Pyrantel pamoate is a depolarizing neuromuscular blocking agent that exerts its anthelmintic effect via release of acetylcholine and inhibition of cholinesterase, resulting in stimulation of ganglionic (nicotinic) receptors of susceptible helminths. Unlike piperazine, pyrantel produces depolarization of the muscle membrane and increases spike-discharge frequency.
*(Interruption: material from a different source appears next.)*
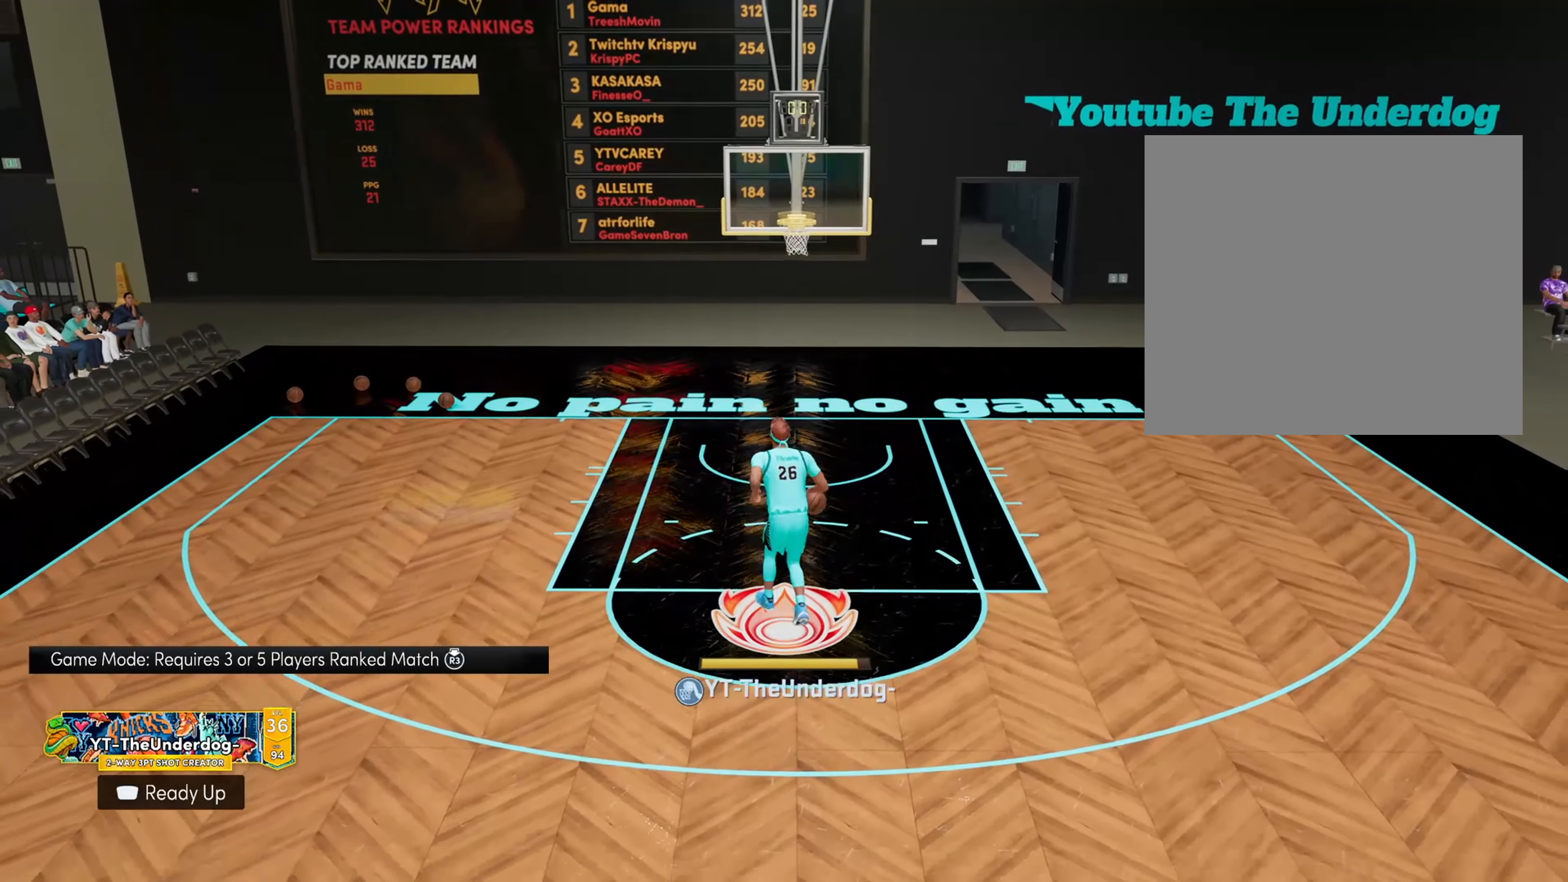
{"buttons": [], "left_stick": "down", "right_stick": "center", "events": []}
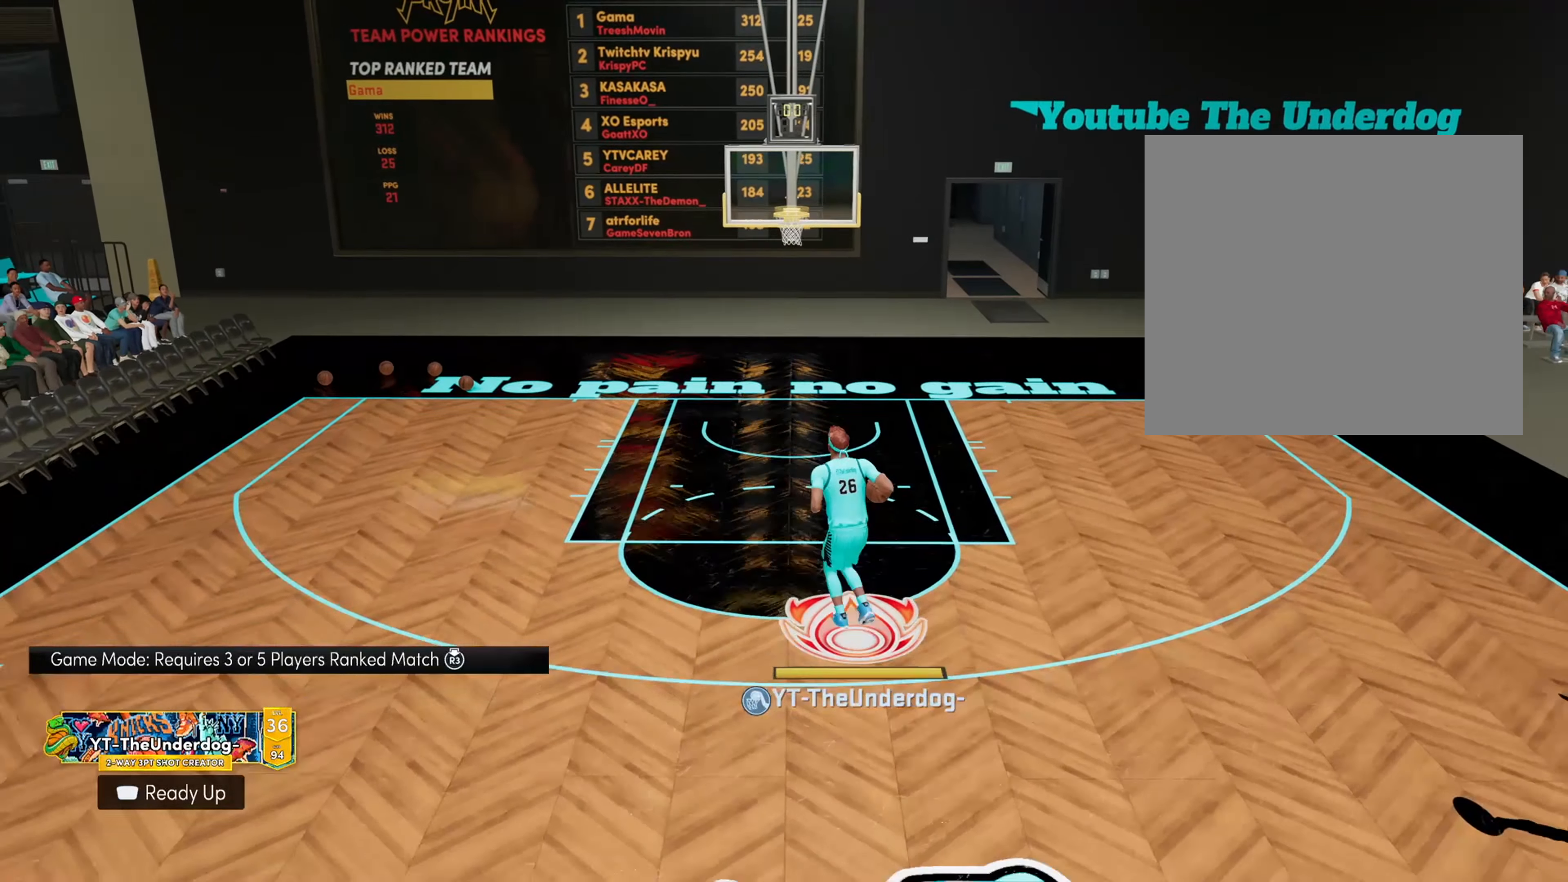
{"buttons": [], "left_stick": "down-right", "right_stick": "center", "events": [[133, "left_stick", "down-right"]]}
The paralyzed worms are expelled from the GI tract by normal peristalsis. Spectrum Pyrantel is active against Enterobius vermicularis (pinworm), Ascaris lumbricoides (roundworm), Ancylostoma duodenale (hookworm), Necator americanus (hookworm), and Trichostrongylus orientalis (hairworm).

Pharmacokinetics

Pyrantel pamoate is poorly absorbed from the GI tract. Following a single oral pyrantel dose of 11 mg/kg, peak plasma concentrations of 50-130 ng/mL occur within 1-3 hours. The absorbed drug is partially metabolized in the liver. Approximately 50% of an oral dose of pyrantel pamoate is excreted unchanged in feces and about 7% is excreted in urine as unchanged drug and its metabolites containing N-methyl-1,-propanediamine.

Chemistry and Stability

Chemistry

Pyrantel pamoate is a pyrimidine-derivative anthelmintic agent. Each 290 mg of pyrantel pamoate is approximately equivalent to 100 mg of pyrantel base. Pyrantel pamoate occurs as a yellow to tan solid and is practically insoluble in water and in alcohol. The commercially available pyrantel pamoate oral suspension has a pH of 4.5-6.

Stability

Commercially available pyrantel pamoate oral suspension should be stored in tight, light-resistant containers at a temperature less than 30°C.

Preparations

Pyrantel Pamoate Oral Suspension 250 mg (of pyrantel) per 5 Antiminth®, mL Pfizer Pin-X®, Effcon Pyrantel Pamoate Suspension, Cypress Liquipharm Reese’s® Pinworm Medicine, (with methylparaben) Reese Tablets 62.5 mg (of pyrantel) Reese’s® Pinworm Medicine Caplets®, Reese AHFS DRUG INFORMATION® (2004)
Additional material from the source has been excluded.